[START OF Excerpt provided]

Yet there were two ways Passengers could have avoided this controversy, if only the studio and its writers had been braver, more willing to challenge the norms of Hollywood filmmaking. What they should have done is pitched it as the big-screen equivalent of an episode of Black Mirror. Passengers should have been smaller, more inventive, more daring – more real. It should have been a clever little story about a moral quandary rather than an enormous, CGI-filled strained romance.

Here’s one thing it could have done: have Aurora be the one to wake up Jim.

See how different the film feels already? By giving the woman the power to shape someone’s life, suddenly everything seems turned on its head. It’s all about her, rather than – as is the case in the current movie – being all about him.

While this does nothing to change the central issue of taking away another person’s right to choose, it certainly feels fresher to show a woman doing that to a man, doesn’t it? In a sense, it makes him her plaything, rather than the familiar scenario of the woman being subordinate to the man. The writers could have made her an engineer and him the writer, to avoid the film’s current stereotyping. The whole thing could have been entirely different – empowering, while being just as creepy.

(Or would it? Would male viewers have been as grossed out at being awakened by a woman, as the female ones were on being awakened by a man? We assume so, but guess we’ll never know now; and it would have been so interesting to have had that discussion, wouldn’t it?)

Plus, from a purely logical viewpoint, given that a good chunk of the film doesn’t even feature Lawrence, wouldn’t it have been better to give her more screen time as she was earning so much more money than her co-star?

Why didn’t anybody think of that? It seems so flipping obvious in retrospect! But no, we had to have Jim making that choice, because he’s the man. Thanks for that cliché.

As for the second way Passengers could have been made better:

It needed a bleaker ending. The script by Jon Spaihts originally ended with Jim and Aurora fighting for their lives after the ship malfunctions, but this time the problem results in all the thousands of sleeping colonists being ejected into space, leaving our two leads behind on the ship as the only two survivors. It’s a brave finale (you can read about it here), but it certainly doesn’t tackle that whole “morality” issue.

[END OF Excerpt provided]
[START OF The input]

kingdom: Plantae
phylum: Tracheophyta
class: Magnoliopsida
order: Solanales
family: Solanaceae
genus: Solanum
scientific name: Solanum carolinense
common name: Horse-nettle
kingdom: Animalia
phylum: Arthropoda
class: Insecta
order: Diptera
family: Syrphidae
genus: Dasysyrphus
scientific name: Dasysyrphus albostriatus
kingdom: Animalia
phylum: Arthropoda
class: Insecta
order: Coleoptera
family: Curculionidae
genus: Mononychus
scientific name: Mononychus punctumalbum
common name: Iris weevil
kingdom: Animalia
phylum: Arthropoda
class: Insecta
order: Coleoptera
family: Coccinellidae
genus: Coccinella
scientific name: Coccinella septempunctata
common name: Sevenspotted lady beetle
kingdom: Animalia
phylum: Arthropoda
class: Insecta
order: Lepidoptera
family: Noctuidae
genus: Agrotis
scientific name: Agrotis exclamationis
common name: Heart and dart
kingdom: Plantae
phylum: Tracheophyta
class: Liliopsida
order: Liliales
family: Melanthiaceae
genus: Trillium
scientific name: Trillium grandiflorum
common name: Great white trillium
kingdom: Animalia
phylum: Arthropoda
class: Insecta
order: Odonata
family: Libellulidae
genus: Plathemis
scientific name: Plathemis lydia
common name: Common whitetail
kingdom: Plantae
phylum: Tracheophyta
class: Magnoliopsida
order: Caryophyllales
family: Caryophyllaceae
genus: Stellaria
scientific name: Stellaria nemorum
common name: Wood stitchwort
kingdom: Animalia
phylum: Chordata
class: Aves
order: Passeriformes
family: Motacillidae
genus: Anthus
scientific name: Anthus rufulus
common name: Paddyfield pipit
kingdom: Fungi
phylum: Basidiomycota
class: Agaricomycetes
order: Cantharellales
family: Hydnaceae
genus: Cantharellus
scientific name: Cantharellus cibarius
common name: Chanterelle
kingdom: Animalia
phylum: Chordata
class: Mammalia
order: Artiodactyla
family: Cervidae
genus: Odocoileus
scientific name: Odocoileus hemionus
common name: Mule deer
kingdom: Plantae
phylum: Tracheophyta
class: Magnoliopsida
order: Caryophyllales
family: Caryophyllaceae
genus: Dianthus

[END OF The input]

Given problem 1:
Please set down the rows word for word, starting at the first row and ending at the line containing "genus: Dasysyrphus".
Given problem 2:
Take the piece on the film Passengers further, picking up after its final sentence.

Answer 1:
kingdom: Plantae
phylum: Tracheophyta
class: Magnoliopsida
order: Solanales
family: Solanaceae
genus: Solanum
scientific name: Solanum carolinense
common name: Horse-nettle
kingdom: Animalia
phylum: Arthropoda
class: Insecta
order: Diptera
family: Syrphidae
genus: Dasysyrphus

Answer 2:
So, how about this? At the end of the film, Jim dies saving the ship. He’s redeemed himself. It’s a good character arc for him: he proves he’s not entirely evil, but he doesn’t get the girl. And quite right, too: he didn’t deserve her. This is exactly what he needed.

However, and here’s the brave bit: now Aurora is on her own. Stuck on that ship for the rest of her life. Lonely. Sad. Desperate. Experiencing everything Jim went through before he woke her up.

What if the final shot of Passengers had been Aurora standing over someone sleeping peacefully in their pod, trying to decide whether to wake them or not? What if she did to them exactly what Jim did to her?

If that’s not Black Mirror material, we don’t know what is. It’s a comment on the nature of wrongdoing, and would open up an entirely new conversation about the film that could have saved it. The more you think about it, the more wonderful it is: all those arguments the couple have when Jim’s secret is revealed, all those statements Aurora made about him ruining her life… would she have been strong enough to stop doing it to another person? Would she live up to her own moral standards, or fall as Jim did? The Twilight Zone would be proud to call this dilemma one of its scripts.

Alas, this was too radical for Passengers, assuming anybody even thought of it. Instead, Hollywood demanded that their two golden actors get to spend the rest of their lives floating in space in each other’s arms.

It’s a terrible missed opportunity, and it makes Passengers – a film that has many great moments in among all the uneasiness – a failure, when it could have been the bravest blockbuster in cinemas in years. What a pity.